No 21. THE OLLEY AND THE ARCHIES


Margaret Olley: Archibald winner 2011
Controversy invariably dogs Australia’s most celebrated art award – The Archibald Prize for portraiture – and fortunately for those of us who love a good artistic stoush, this year is no exception. As the hordes descend on the Art Gallery of New South Wales this weekend for the usually suffocating launch of the Archibald Exhibition, all eyes will be on the winner - Ben Quilty’s portrait of Margaret Olley, the much-loved first lady and patron saint of Australian art. Is it fair dinkum, a genuine painting from real life, as the Archibald rules prescribe? Or is Quilty guilty of resorting to photographs in what’s supposed to be a purist expression of a painter’s talent? The critics are taking up their corners and the seconds are out of the ring.
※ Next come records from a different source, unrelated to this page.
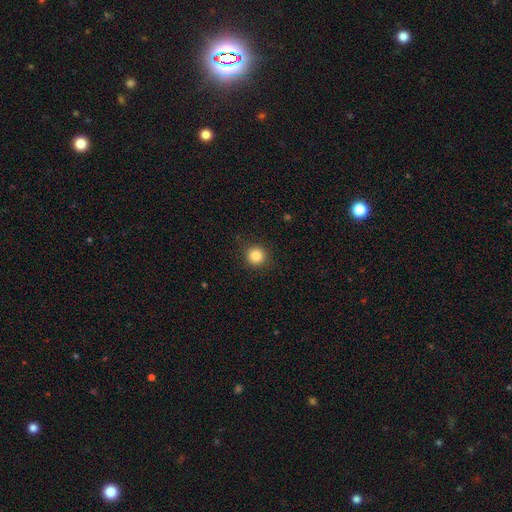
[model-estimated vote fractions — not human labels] smooth-or-featured: smooth: 85% | star or artifact: 11% | featured or disk: 4%
  how-rounded: round: 94% | in between: 5% | cigar-shaped: 1%
  merging: none: 91% | minor disturbance: 6% | major disturbance: 2% | merger: 1%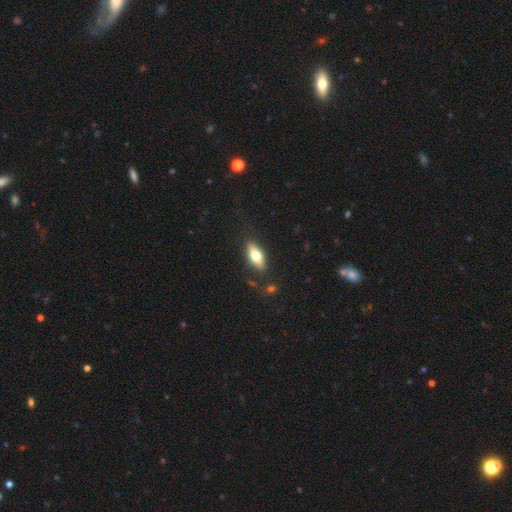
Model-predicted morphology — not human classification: type=smooth (67%); roundness=in between (75%); merging=none (81%).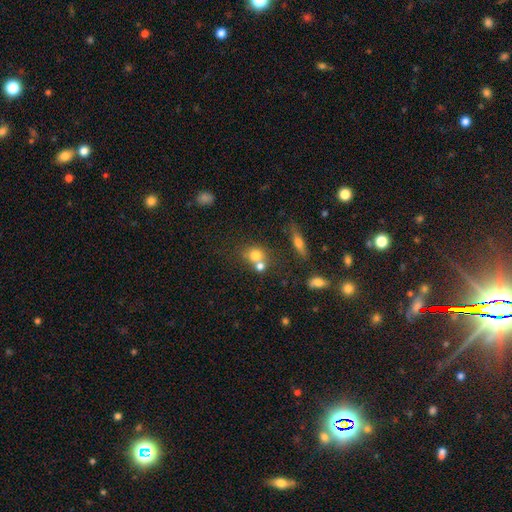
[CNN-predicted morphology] This appears to be a smooth galaxy with no disk features (72%) that is round (73%). Merging: merger (46%).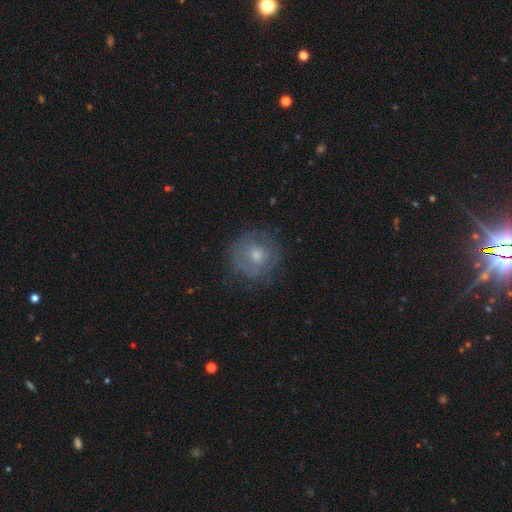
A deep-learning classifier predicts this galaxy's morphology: smooth_or_featured: smooth (p=0.51) [alt: featured or disk p=0.40]
how_rounded: round (p=0.87) [alt: in between p=0.12]
merging: none (p=0.69) [alt: minor disturbance p=0.19]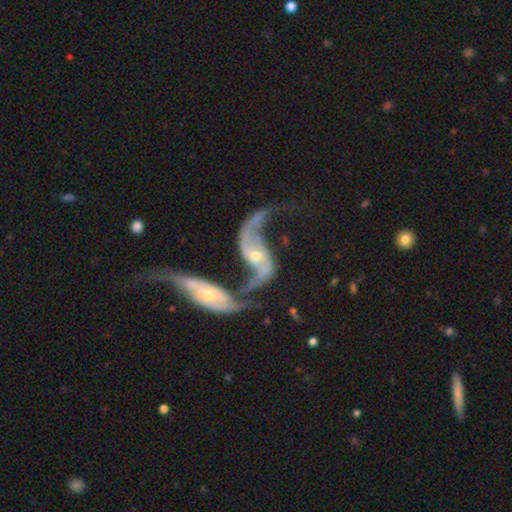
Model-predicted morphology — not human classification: Q: Smooth or featured?
A: featured or disk (89%); runner-up: smooth (6%)
Q: Edge-on disk?
A: no (95%); runner-up: yes (5%)
Q: Bar?
A: no (45%); runner-up: weak (35%)
Q: Spiral arms?
A: yes (94%); runner-up: no (6%)
Q: Spiral winding?
A: loose (84%); runner-up: medium (12%)
Q: Spiral arm count?
A: 2 (91%); runner-up: 1 (3%)
Q: Bulge size?
A: small (57%); runner-up: moderate (37%)
Q: Merging?
A: merger (67%); runner-up: none (16%)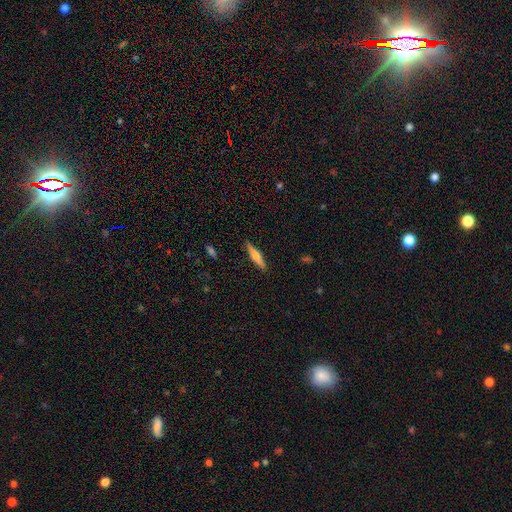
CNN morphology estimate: smooth-or-featured: featured or disk: 58% | smooth: 36% | star or artifact: 6%
  disk-edge-on: yes: 96% | no: 4%
    edge-on-bulge: rounded: 90% | boxy: 5% | none: 4%
  merging: none: 90% | minor disturbance: 7% | major disturbance: 2% | merger: 1%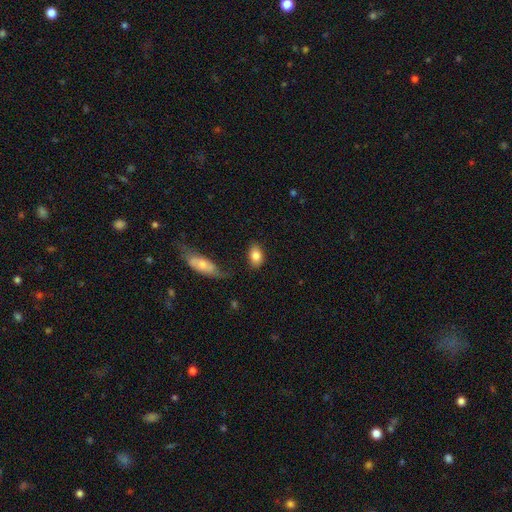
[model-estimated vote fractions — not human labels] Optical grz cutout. It shows a smooth galaxy with no disk features (83%) that is in between round and cigar-shaped (87%). Merging: none (77%).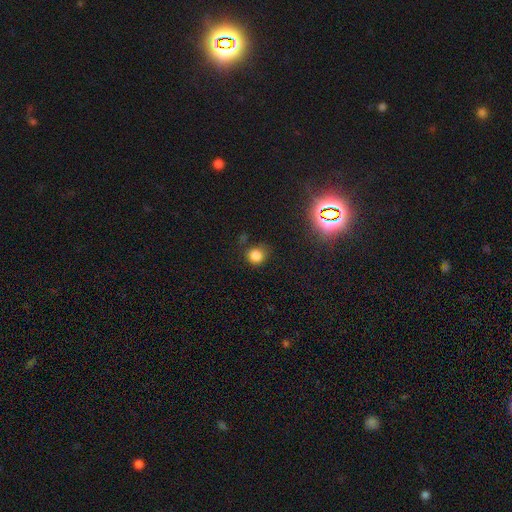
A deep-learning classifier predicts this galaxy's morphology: Smooth or featured?
  - smooth: 80% *
  - star or artifact: 14%
  - featured or disk: 5%
How rounded?
  - round: 81% *
  - in between: 18%
  - cigar-shaped: 1%
Merging?
  - none: 68% *
  - minor disturbance: 21%
  - major disturbance: 7%
  - merger: 4%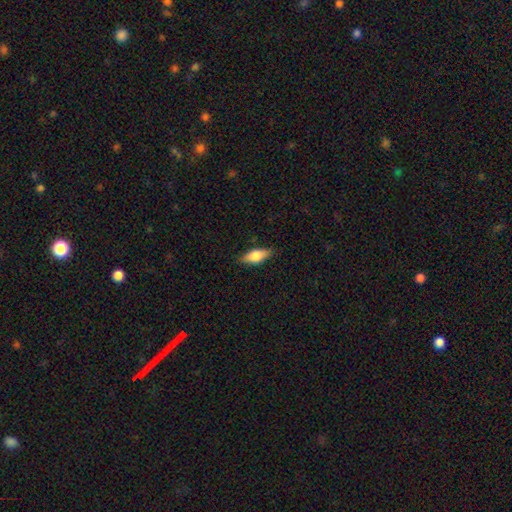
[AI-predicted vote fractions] Smooth or featured? Predicted: smooth (p=0.71). How rounded? Predicted: in between (p=0.75). Merging? Predicted: none (p=0.84).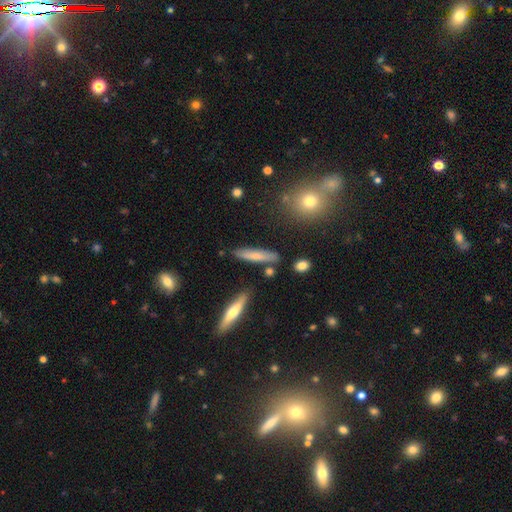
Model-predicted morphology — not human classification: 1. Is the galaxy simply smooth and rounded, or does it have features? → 66% smooth, 26% featured or disk, 7% star or artifact.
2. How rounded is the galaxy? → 83% cigar-shaped, 15% in between, 2% round.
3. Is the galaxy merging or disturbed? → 82% none, 11% minor disturbance, 5% merger, 2% major disturbance.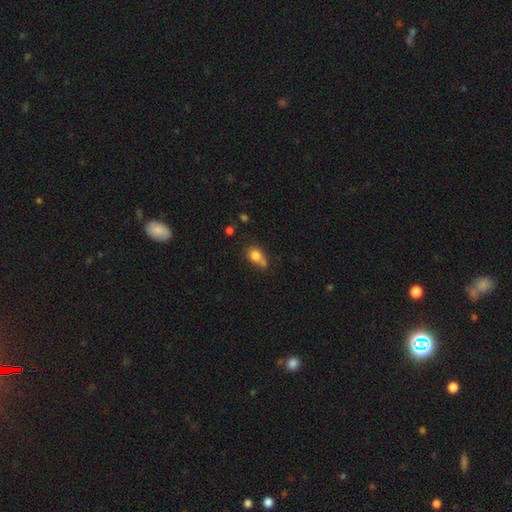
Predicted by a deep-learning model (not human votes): smooth_or_featured: smooth (p=0.78) [alt: featured or disk p=0.12]
how_rounded: in between (p=0.51) [alt: round p=0.47]
merging: none (p=0.41) [alt: merger p=0.31]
The Sydney Morning Herald’s John McDonald was effusive about the picture, opining that it “ticked so many boxes the judges would have had difficulty explaining how they could ever have given the prize to anything else”. Quilty, he said, had “painted a truthful likeness without dwelling too painfully on signs of age”. Olley turns 88 in June. The Archibald win, McDonald wrote, had “confirmed Ben Quilty’s status as one of Australia’s most dynamic young artists”.

Christopher Allen
But in The Australian, Christopher Allen slammed the work as “ a very bad one on several scores”. First, he said, it was “grotesquely oversized”. “What reason can there be for painting the face of a tiny, elderly woman in this scale? Instead of intimacy and insight, we are faced with a massive surface that is at once emphatic and blank”, Allen wrote.

But what’s created a minor storm is Christopher Allen’s contention that the Quilty portrait “looks like the extravagantly camouflaged transcription of a photo”. “Quilty claims that he used etching and drawing, as well as photographs, in making this picture. I can believe this, because many painters can’t actually obtain a likeness from copying a photograph, or even get the shape of the face right”, Allen wrote.

Ben Quilty by Cherry Hood
This is a rapier not just directed at Quilty but at the heart of the Archibalds. Isn’t obtaining a likeness of the subject the whole point of portraiture? Why give the prize to an artist who can’t do so without photography? The withering glance of the Sydney glitterati will doubtless descend on Allen for the grenade he’s thrown, let alone for his own withering assessment of Ben Quilty’s talent as an artist. “Quilty has ability, but he should renounce gimmicks and the pull-apart pictures for which he is known and try painting instead”, Allen wrote. Ouch.

"Ray in Paris"
Grubsheet would relish being the meat in the sandwich between John McDonald and Christopher Allen at one of the fabled lunches regularly thrown by art dealer, Ray Hughes, an Archibald subject himself this year. We don’t know Allen but have had many alcohol-fuelled encounters with McDonald at the Hughes salon. He’s no wilting violet and his response to the criticism of Quilty is likely to be characteristically colourful and curt.

A clearly bristling Ben Quilty has come to his own defence by issuing a challenge "to give anyone a draw-off to show that I can draw". Quilty accepted that he'd used photographic references in executing the work. "Sure, I took photographs, but I made steel-plate etchings as well, and I did drawings. I used a lot of things", he told The Australian.

Incidentally, Grubsheet thought Lucy Culliton’s entry - Ray in Paris – was particularly good and perfectly captured our old mate’s legendary bonhomie, irascibility and eye for a good tie. No need for photographs here. Ray is Lucy’s dealer, patron and friend and the picture is from real life during a rambunctious European sojourn eighteen months ago.

Margaret Olley: Archibald winner 1948
Whatever the controversy about Ben Quilty's work, there's no denying the continuing star power of his subject, who's become the first person in the 90-year history of the Archibalds to be the subject of the winning entry twice. Margaret Olley was a comely 25 when she was painted by William Dobell for the competition in 1948. She tells the story that Dobell asked her to come to a party dressed as a duchess. This was no easy task in that era of post-war austerity so Olley cobbled together an extravagant dress made of pieces of parachute silk. The resulting image as become one of the icons of Australian art. And the lady herself has matured into not only one of our greatest painters herself but an extravagantly generous benefactor who's given away an estimated eight-million dollars. Bravo.